Isidore confirmed it with a nod and a sigh.

“He even taught other wizards about the things he had discovered. From a young age, much to the discomfort of my mother, he told me stories of his exploits with experimental magic and the enthralling things he’d uncovered in how the interaction between worlds worked. I would sit wide-eyed as he spun tales of riding the rim, as he called it. He said that he believed that life and death were connected in much the same way as Additive and Subtractive Magic depended upon each other to define their nature.

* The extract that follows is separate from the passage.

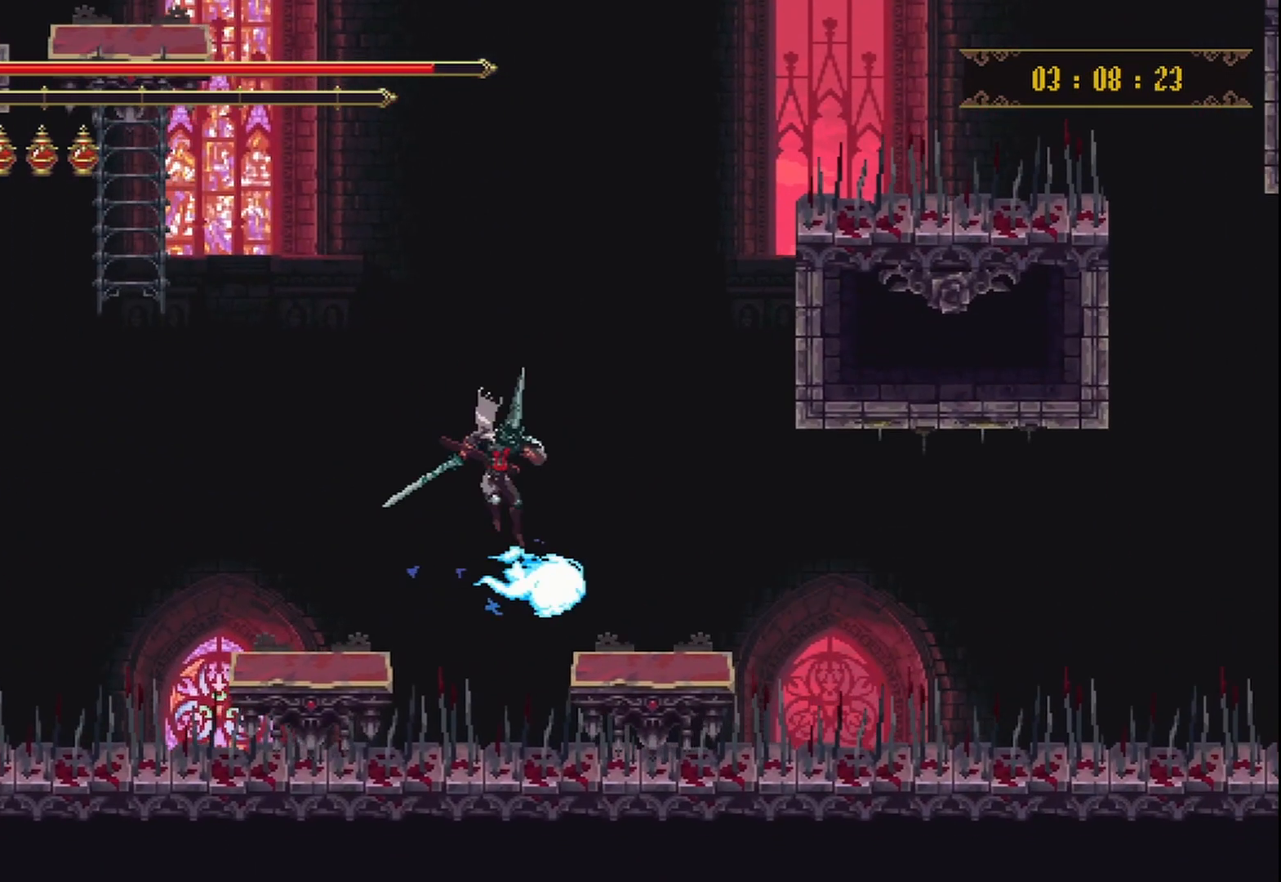
{"dt_ms": 500, "buttons": [], "left_stick": "center", "right_stick": "center", "events": [[125, "A", "up"], [167, "left_stick", "center"]]}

“He saw that connection in everything, even in something as elemental as light and dark. Consequently, he also saw such interdependence in simple things as well.”

“Simple things?” Magda asked. “Like what?”

Isidore lifted one shoulder in a matter-of-fact shrug. “Where I saw a shadow cast across the ground, he saw the shadow, but also what he called the negative shape created by the shadow. He said they were inextricably linked, locked together, the positive shape and the negative shape, each depending on the other to exist. He said that to truly appreciate one, you had to at least recognize the contribution of the other.

“Thus, he would tell me, you need the dark to show light, so you shouldn’t curse the darkness. You needed death to define life.